:: Source information ::
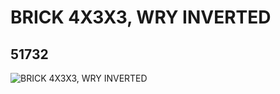 # BRICK 4X3X3, WRY INVERTED
## 51732
![BRICK 4X3X3, WRY INVERTED](https://lc-www-live-s.legocdn.com/media/bricks/5/2/4249085.jpg)
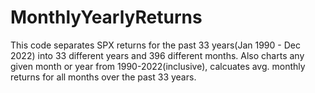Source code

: # MonthlyYearlyReturns
This code separates SPX returns for the past 33 years(Jan 1990 - Dec 2022) into 33 different years and 396 different months.
Also charts any given month or year from 1990-2022(inclusive), calcuates avg. monthly returns for all months over the past 33 years.
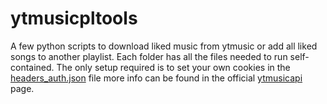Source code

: # ytmusicpltools
A few python scripts to download liked music from ytmusic or add all liked songs to another playlist.
Each folder has all the files needed to run self-contained.
The only setup required is to set your own cookies in the [headers_auth.json](../ytmusic_likeToPL/headers_auth.json) file more info can be found in the official [ytmusicapi](https://github.com/sigma67/ytmusicapi) page.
:::
▶ _Task directions_
Find all the lines containing "past" in the material, then copy them.

▶ _Solution to this exercise_
This code separates SPX returns for the past 33 years(Jan 1990 - Dec 2022) into 33 different years and 396 different months.
Also charts any given month or year from 1990-2022(inclusive), calcuates avg. monthly returns for all months over the past 33 years.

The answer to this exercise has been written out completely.